Anticipating the tariffs, traders stocked up on used cooking oil (UCO), raising costs of the feedstock, while prices of biodiesel sank in view of diminishing need for the Chinese supply.
"With large prices of UCO partially supported by strong U.S. and European demand, and free-falling product prices, business are having a difficult time surviving," said Gary Shan, chief marketing officer of Henan Junheng.
Prices of hydrotreated vegetable oil, or HVO, a primary kind of biodiesel, have actually halved versus last year's average to the present $1,200 to $1,300 per metric lot and are off a peak of $3,000 in 2022, Shan added.
With low prices, biodiesel plants have actually cut their operations to a lowest level of under 20% of existing capacity on average in July, below a peak of 50% last seen in early 2023, according to Chinese consultancies Sublime China Information and JLC.
Meanwhile, shrinking biodiesel sales are enhancing China's UCO exports, which experts forecast are set to touch a brand-new high this year. UCO exports skyrocketed by two-thirds year-on-year in the first half of 2024 to 1.41 million heaps, with the United States, Singapore and the Netherlands the top destinations.
OUTLETS
While smaller plants are likely to shutter production forever, bigger producers like Zhejiang Jiaao, Leoking Enviro Group and Longyan Zhuoyue are exploring brand-new outlets consisting of the marine fuel market at home and in the crucial hub of Singapore, which is utilizing more biodiesel for ship fuel blending, according to the biofuel executives.

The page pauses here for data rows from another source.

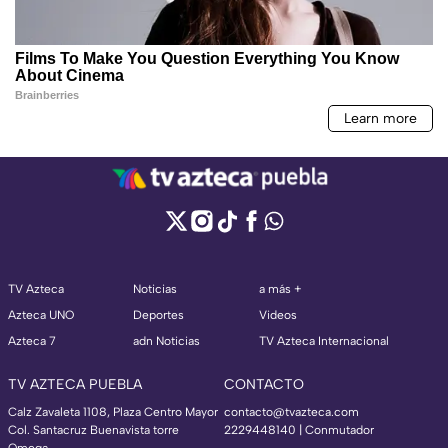
TV Azteca
Noticias
a más +
Azteca UNO
Deportes
Videos
Azteca 7
adn Noticias
TV Azteca Internacional
TV AZTECA PUEBLA
CONTACTO
Calz Zavaleta 1108, Plaza Centro Mayor
contacto@tvazteca.com
Col. Santacruz Buenavista torre
2229448140 | Conmutador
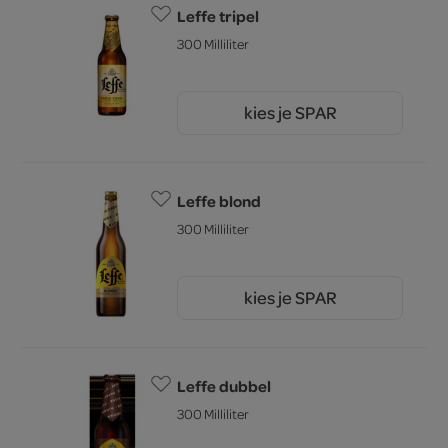
Leffe tripel
300 Milliliter
kies je SPAR
2.
03
Leffe blond
300 Milliliter
kies je SPAR
1.
64
Leffe dubbel
300 Milliliter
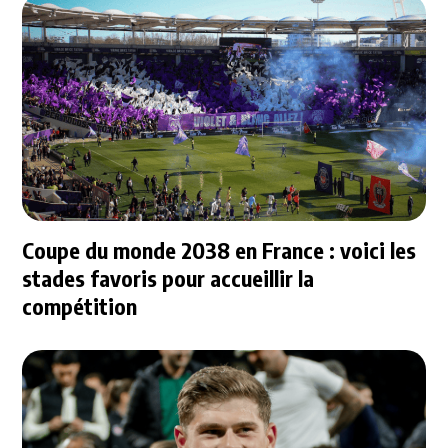
Coupe du monde 2038 en France : voici les
stades favoris pour accueillir la
compétition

One of the manufacturers, Longyan Zhuoyue, concurred in January with COSCO Shipping to utilize more biodiesel in marine fuel.

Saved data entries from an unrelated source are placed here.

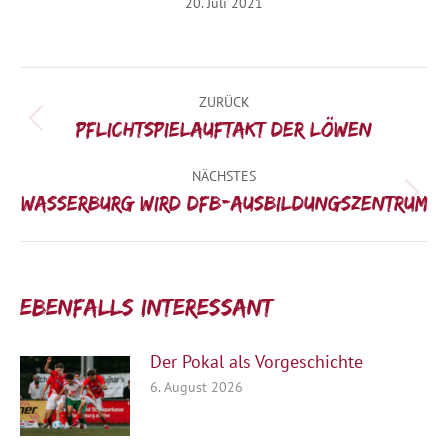
20. Juli 2021
Kommentarnavigation
ZURÜCK
Vorheriger
Pflichtspielauftakt der Löwen
Beitrag:
NÄCHSTES
Nächster
Wasserburg wird DFB-Ausbildungszentrum
Beitrag:
Ebenfalls interessant:
Der Pokal als Vorgeschichte
6. August 2026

Companies would also speed up planning and structure of sustainable air travel fuel (SAF) plants, executives stated. China is anticipated to reveal an SAF mandate before completion of 2024.
They have likewise been scouting for brand-new biodiesel clients outside the EU bloc, in Australia, Japan, South Korea and Southeast Asia where there are local mandates for the alternative fuel, the officials included.